意外的Ruby Regexp行为

Question

Given the following string, str : 给定以下字符串， str ：

\begin{align*}
\intertext{Here is some text}
x^{2}+2x+3=2\\
\intertext{Here is some more}
\end{align*}

I would like to move the intertext strings outside of the align environment, like so: 我想将文本字符串移到align环境之外，如下所示：

Here is some text
\begin{align*}
x^{2}+2x+3=2\\
\end{align*}
Here is some more

Note that I only want to do this when intertext appears immediately before or after a \\begin{something} or an \\end{something}. 请注意，我只想在\\ begin {something}或\\ end {something}之前或之后出现中间文本时执行此操作。 With this in mind, I wrote the following Regexps: 考虑到这一点，我编写了以下正则表达式：

begin_align = /\\begin\{([^}]*)\}\n\\intertext\{([^}]*)\}/m
end_align = /\\intertext\{([^}]*)\}\n\\end\{([^}]*)\}/m

Because of the grouped elements in brackets, when I call m = str.match(begin_align) , I can grab m[0] (the matched string), m[1] (which should be the given environment, align* in this example), and m[2] , which should be the text inside intertext. 由于括号中的元素已分组，当我调用m = str.match(begin_align) ，我可以获取m[0] （匹配的字符串）， m[1] （应为给定环境，在此示例中为align* ）和m[2] ，它应该是互文内的文本。 If I write str.match(m[0]) I get nil . 如果我写str.match(m[0])我得到nil 。 Why? 为什么？
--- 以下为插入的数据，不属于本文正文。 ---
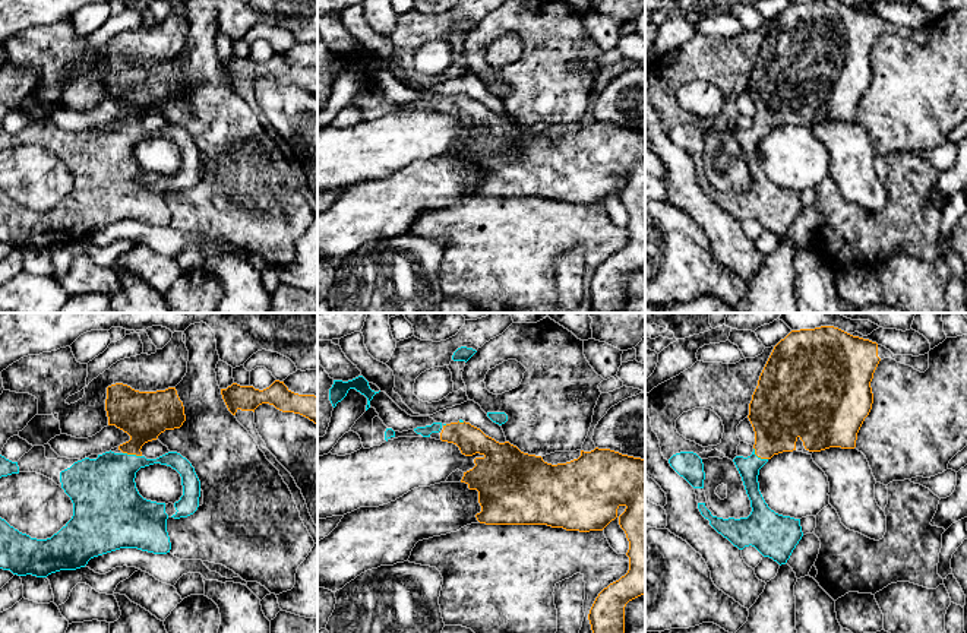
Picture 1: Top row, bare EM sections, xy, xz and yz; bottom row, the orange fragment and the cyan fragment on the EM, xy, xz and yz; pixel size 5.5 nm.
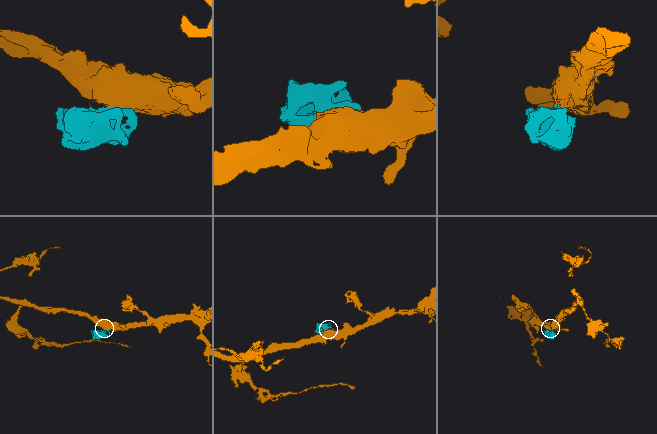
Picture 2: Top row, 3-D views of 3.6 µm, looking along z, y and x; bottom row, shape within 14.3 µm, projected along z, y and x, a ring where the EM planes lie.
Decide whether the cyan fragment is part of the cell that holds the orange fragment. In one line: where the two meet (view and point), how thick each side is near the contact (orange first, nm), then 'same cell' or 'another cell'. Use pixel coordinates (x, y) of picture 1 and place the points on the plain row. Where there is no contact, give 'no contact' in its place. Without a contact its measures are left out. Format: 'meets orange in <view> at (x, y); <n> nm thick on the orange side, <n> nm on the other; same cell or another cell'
meets orange in xy at (132, 126); 280 nm thick on the orange side, 340 nm on the other; same cell

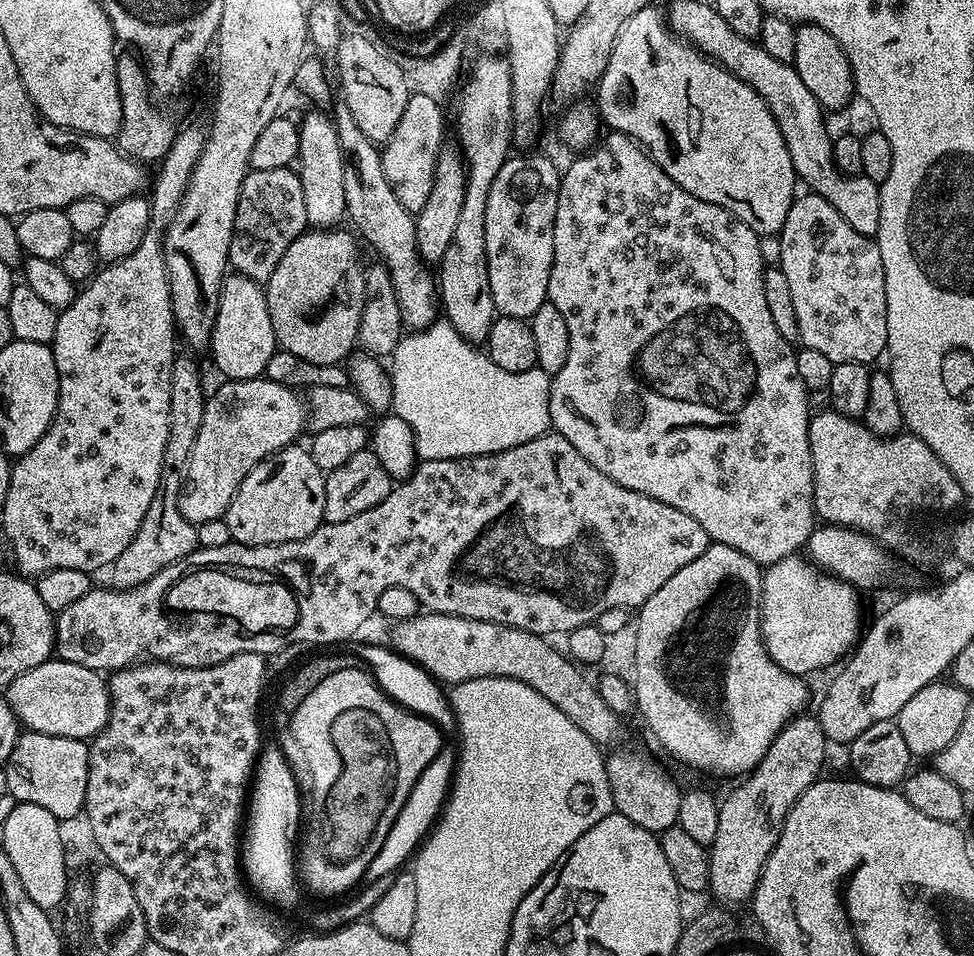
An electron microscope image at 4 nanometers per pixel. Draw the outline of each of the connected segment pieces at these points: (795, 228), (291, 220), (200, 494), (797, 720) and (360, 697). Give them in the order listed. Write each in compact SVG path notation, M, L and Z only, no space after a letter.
M800 194L792 201L790 214L786 214L786 222L778 234L778 239L781 246L778 266L782 270L782 274L786 274L792 297L794 297L794 311L798 314L799 343L810 350L818 350L821 354L826 354L826 358L830 358L832 365L841 364L842 362L858 362L859 364L871 365L873 363L872 360L878 359L879 356L881 359L885 355L888 346L886 278L884 277L884 267L882 266L882 254L878 250L875 239L871 236L858 234L858 230L854 230L854 226L849 226L846 218L842 218L842 214L838 214L838 210L834 210L834 206L830 206L830 202L826 202L826 198L815 194Z
M291 167L249 171L238 194L228 263L239 275L267 282L270 274L274 274L274 266L282 262L282 254L286 254L290 242L297 240L308 227L299 171Z
M267 378L254 380L225 379L224 385L216 393L209 395L204 402L202 414L202 430L198 430L198 438L194 441L194 450L190 450L190 458L186 475L180 489L180 509L191 524L200 525L219 520L227 512L232 496L242 486L246 474L258 466L266 457L274 455L278 450L295 445L300 431L306 428L306 404L300 401L301 393L295 388L287 388Z
M801 714L795 716L787 726L780 731L770 742L770 750L760 763L739 781L740 784L728 797L720 800L720 813L718 814L718 834L714 834L714 842L710 846L710 882L708 883L711 895L716 895L717 901L728 906L737 906L743 902L751 901L756 894L756 887L760 881L762 870L782 834L785 818L790 814L794 802L806 791L811 784L821 779L824 768L824 759L828 756L830 741L822 730L819 719L815 715Z
M363 667L338 670L338 674L330 674L330 678L318 682L318 686L314 686L314 690L306 694L302 706L295 708L287 719L288 741L283 741L282 747L302 797L302 835L298 840L298 876L307 891L309 888L320 896L336 898L357 887L365 879L370 862L374 862L374 854L382 850L382 842L386 842L386 834L390 834L390 826L394 826L406 798L410 798L410 790L414 790L414 782L418 782L422 770L426 770L426 766L430 766L433 758L441 752L442 732L426 716L410 712L403 705L392 700Z

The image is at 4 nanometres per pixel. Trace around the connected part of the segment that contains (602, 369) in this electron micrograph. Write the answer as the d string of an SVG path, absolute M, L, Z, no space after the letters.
M609 131L607 135L595 146L587 149L583 154L577 155L580 157L568 169L565 167L560 177L558 210L554 214L554 262L550 266L547 303L554 305L562 313L566 327L570 329L570 355L566 357L566 366L562 366L562 370L558 370L558 374L551 377L552 385L548 391L548 405L550 406L552 428L559 436L566 438L566 442L570 442L570 446L574 446L574 450L578 450L578 454L582 454L582 458L586 458L586 462L590 462L590 466L594 466L594 470L602 470L602 474L606 474L606 478L614 478L614 482L618 482L620 486L626 486L626 490L634 490L638 494L658 498L658 502L666 502L666 506L674 506L674 510L682 510L682 514L690 514L690 518L694 518L694 522L698 522L698 526L702 526L702 530L706 530L709 541L722 546L730 546L734 550L746 554L746 558L750 558L755 564L761 566L777 564L782 558L797 555L807 545L818 517L816 509L812 506L812 459L810 458L810 438L808 437L808 421L810 419L808 396L810 397L810 392L804 387L802 378L798 374L798 362L793 345L786 338L782 338L782 334L778 334L778 326L774 326L774 318L770 318L770 310L766 306L766 294L762 294L762 278L766 265L762 254L759 253L761 237L757 236L754 230L750 230L750 226L746 226L741 220L731 216L722 206L702 202L702 198L694 198L694 194L682 190L682 186L678 186L678 182L674 182L674 178L665 174L649 158L648 153L626 134Z

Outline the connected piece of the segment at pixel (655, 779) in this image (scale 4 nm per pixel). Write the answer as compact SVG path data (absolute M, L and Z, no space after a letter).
M617 747L617 752L607 753L604 765L610 778L612 807L620 812L634 826L654 833L664 832L678 825L678 806L682 806L682 788L668 777L668 772L656 760L651 760L644 752L635 752L632 748Z

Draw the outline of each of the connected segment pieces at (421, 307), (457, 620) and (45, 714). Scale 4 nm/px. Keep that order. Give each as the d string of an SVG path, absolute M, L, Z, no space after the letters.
M343 102L335 105L334 123L340 149L344 152L344 177L346 186L347 215L356 223L355 231L362 237L363 243L377 252L379 263L390 270L390 282L394 282L394 294L398 294L398 310L402 310L402 322L405 329L423 330L437 323L438 320L438 280L430 273L429 265L418 254L416 245L416 222L413 213L398 202L390 182L386 178L386 170L382 170L380 161L381 149L372 143L362 130L358 130L358 122L354 122L350 110Z
M427 610L421 611L420 615L414 618L397 620L391 625L391 628L391 647L406 659L412 660L420 668L424 668L441 685L451 686L470 682L470 678L486 678L487 676L520 680L526 686L538 690L538 694L542 694L542 698L554 702L554 706L558 706L558 710L562 710L562 714L566 714L566 718L570 718L570 722L574 722L574 726L578 726L578 730L582 730L582 734L589 736L594 743L601 746L617 743L615 740L620 736L622 718L614 710L610 710L610 706L606 706L599 687L593 681L592 684L588 681L588 676L584 673L587 671L569 659L561 649L560 653L554 645L548 644L552 642L545 637L535 636L533 632L526 630L518 630L514 626L495 624L493 620L482 622L474 618L462 618Z
M53 658L18 674L8 684L6 699L17 720L29 732L54 734L58 738L91 741L106 726L112 697L101 673L81 664Z

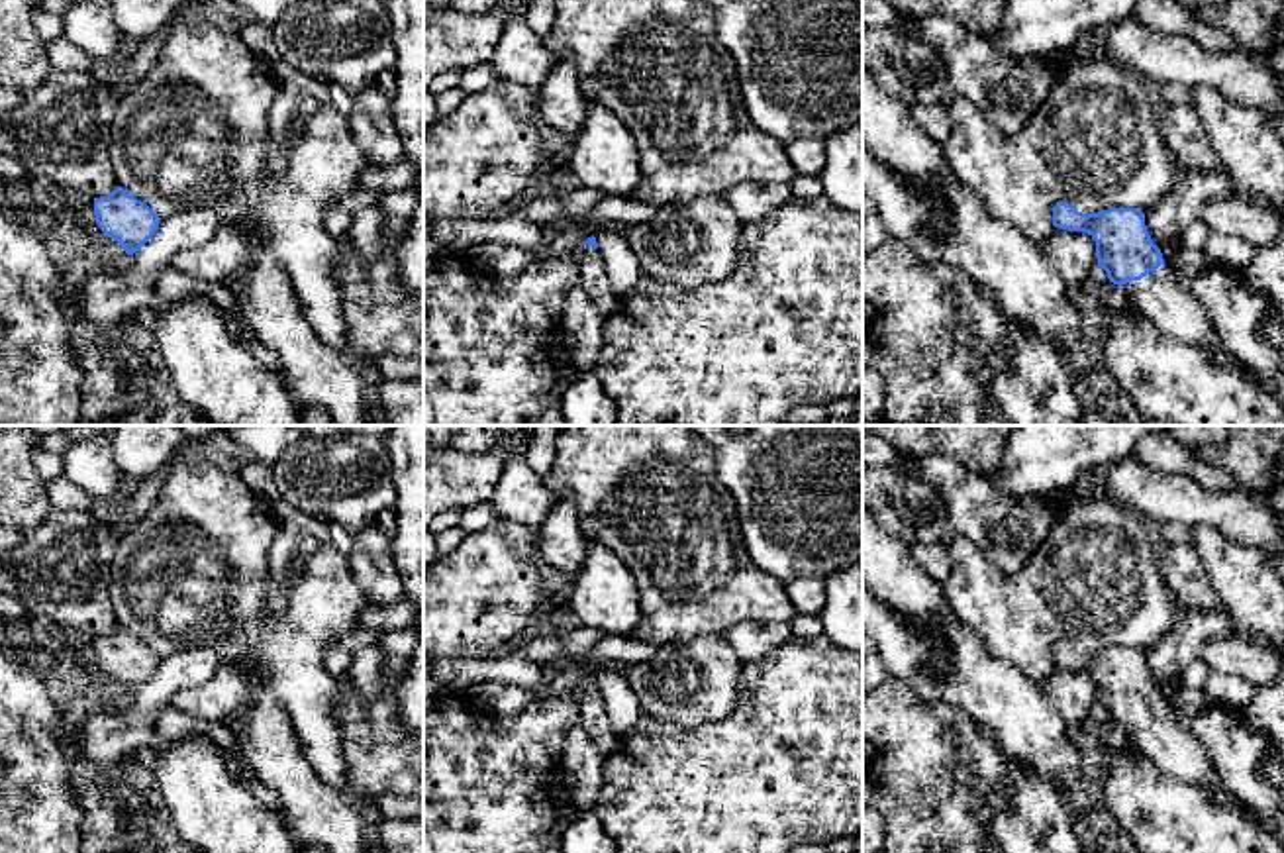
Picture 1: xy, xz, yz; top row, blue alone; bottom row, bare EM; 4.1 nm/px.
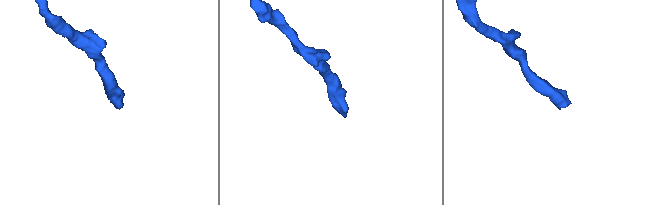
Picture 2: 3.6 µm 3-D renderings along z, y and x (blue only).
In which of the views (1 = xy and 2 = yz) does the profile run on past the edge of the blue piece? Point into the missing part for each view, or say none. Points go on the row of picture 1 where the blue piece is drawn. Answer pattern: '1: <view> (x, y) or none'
1: none
2: yz (1161, 297)

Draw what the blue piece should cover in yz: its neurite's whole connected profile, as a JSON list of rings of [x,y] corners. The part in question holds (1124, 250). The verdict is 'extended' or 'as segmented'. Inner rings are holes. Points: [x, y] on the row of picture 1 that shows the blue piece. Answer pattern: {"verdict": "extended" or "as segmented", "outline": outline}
{"verdict": "extended", "outline": [[[1068,202],[1053,208],[1053,226],[1084,231],[1096,241],[1098,265],[1110,282],[1123,288],[1164,335],[1208,347],[1221,367],[1237,367],[1260,390],[1274,396],[1274,388],[1259,373],[1239,363],[1223,345],[1210,312],[1182,286],[1180,276],[1164,263],[1153,243],[1145,214],[1137,208],[1110,208],[1082,214]]]}

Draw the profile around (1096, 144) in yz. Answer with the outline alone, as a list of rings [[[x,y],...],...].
[[[1072,51],[1053,65],[1051,96],[1025,127],[1006,135],[963,96],[949,106],[951,135],[941,143],[951,175],[976,192],[984,208],[1015,226],[1037,247],[1053,231],[1053,208],[1068,202],[1082,214],[1110,208],[1149,212],[1172,190],[1176,165],[1159,127],[1159,104],[1149,82],[1104,55],[1080,63]]]

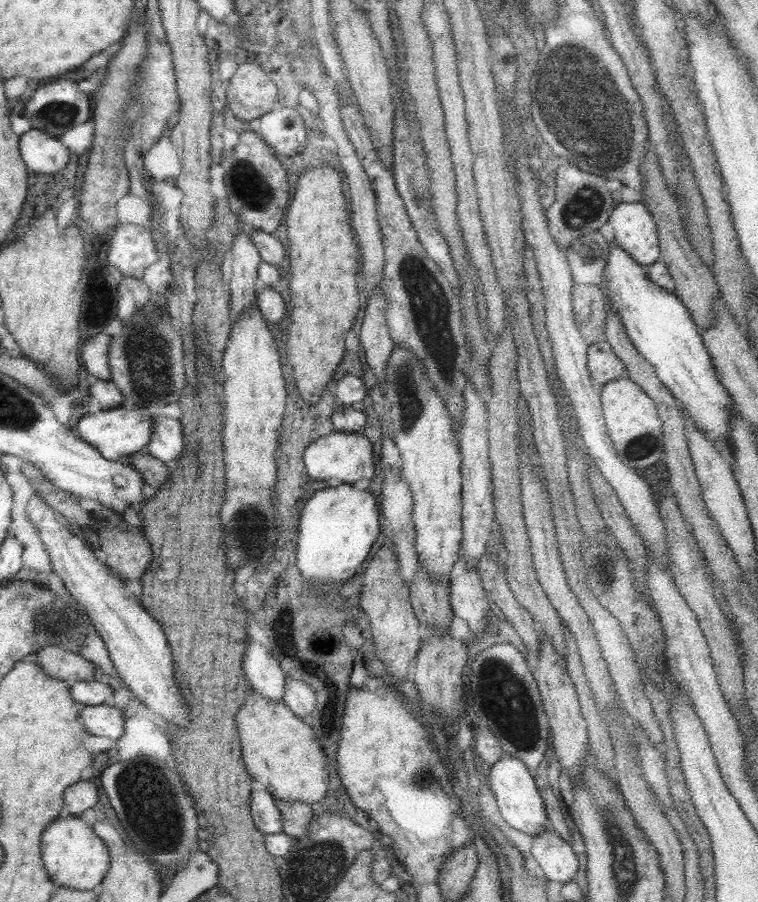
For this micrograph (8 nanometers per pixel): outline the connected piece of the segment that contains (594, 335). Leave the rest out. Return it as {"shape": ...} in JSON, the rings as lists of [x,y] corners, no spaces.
{"shape":[[[573,284],[572,316],[581,338],[591,345],[602,339],[608,300],[595,284]]]}

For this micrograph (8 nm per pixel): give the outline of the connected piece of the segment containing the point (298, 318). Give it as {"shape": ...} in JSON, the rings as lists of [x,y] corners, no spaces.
{"shape":[[[322,164],[309,166],[299,175],[295,193],[285,214],[286,253],[289,261],[289,302],[287,303],[287,336],[282,360],[287,360],[293,385],[299,398],[307,405],[313,405],[322,390],[332,380],[333,371],[342,361],[344,337],[349,332],[359,310],[357,284],[355,278],[359,268],[359,253],[350,225],[348,204],[341,191],[343,182],[339,171]]]}

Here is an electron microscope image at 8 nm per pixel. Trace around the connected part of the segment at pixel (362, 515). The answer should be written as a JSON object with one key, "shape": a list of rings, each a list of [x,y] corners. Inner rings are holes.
{"shape":[[[331,483],[319,492],[315,492],[307,499],[298,518],[295,560],[301,576],[304,579],[319,578],[319,580],[341,582],[341,584],[351,578],[357,572],[357,568],[360,568],[361,562],[365,561],[375,538],[379,536],[379,514],[375,496],[367,488],[359,490],[352,484]]]}

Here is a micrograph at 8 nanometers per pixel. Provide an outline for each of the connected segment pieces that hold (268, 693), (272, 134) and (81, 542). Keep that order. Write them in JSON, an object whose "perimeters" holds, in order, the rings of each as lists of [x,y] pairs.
{"perimeters":[[[[247,636],[241,661],[243,676],[255,694],[266,699],[282,698],[286,677],[268,649]]],[[[275,102],[271,110],[262,114],[257,122],[259,122],[257,134],[269,148],[272,148],[272,151],[280,157],[280,159],[286,156],[291,160],[291,156],[299,154],[305,148],[307,128],[303,126],[303,121],[295,109],[285,108]]],[[[32,494],[24,506],[25,518],[35,528],[49,565],[61,580],[65,590],[86,614],[94,631],[101,637],[113,670],[122,686],[130,691],[132,699],[157,713],[162,725],[182,727],[188,712],[173,680],[173,661],[167,639],[156,620],[131,596],[123,596],[119,581],[109,576],[105,564],[99,564],[84,538],[71,534],[62,519],[36,495]]]]}

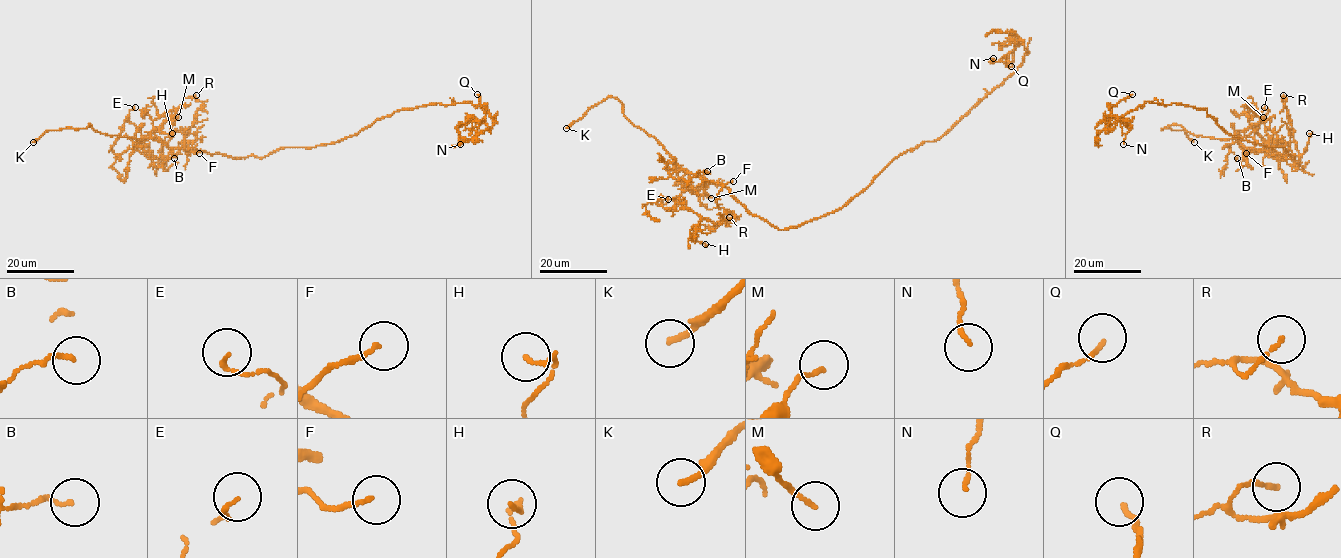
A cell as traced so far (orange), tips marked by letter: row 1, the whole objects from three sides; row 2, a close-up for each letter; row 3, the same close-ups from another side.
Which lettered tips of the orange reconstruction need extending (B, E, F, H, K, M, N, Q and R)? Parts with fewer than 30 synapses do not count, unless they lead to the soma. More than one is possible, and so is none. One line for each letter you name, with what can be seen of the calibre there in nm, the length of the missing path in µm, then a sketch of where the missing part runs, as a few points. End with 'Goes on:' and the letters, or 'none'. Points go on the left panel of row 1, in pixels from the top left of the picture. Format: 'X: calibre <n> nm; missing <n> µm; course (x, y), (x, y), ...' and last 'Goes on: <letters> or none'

I found a way around this: If I instead call str.match(Regexp.quote(m[0])) , I get a match. 我找到了解决方法：如果我改为调用str.match(Regexp.quote(m[0])) ， str.match(Regexp.quote(m[0]))得到一个匹配项。 However , if I then try to replace this match with str.sub(Regexp.quote(m[0]),'') , say, nothing happens. 但是，如果我然后尝试用str.sub(Regexp.quote(m[0]),'')替换此匹配str.sub(Regexp.quote(m[0]),'') ，则说什么也没发生。 If instead I write str.sub(m[0],'') , I get the expected result. 相反，如果我写str.sub(m[0],'') ，我得到预期的结果。 How come? 怎么会？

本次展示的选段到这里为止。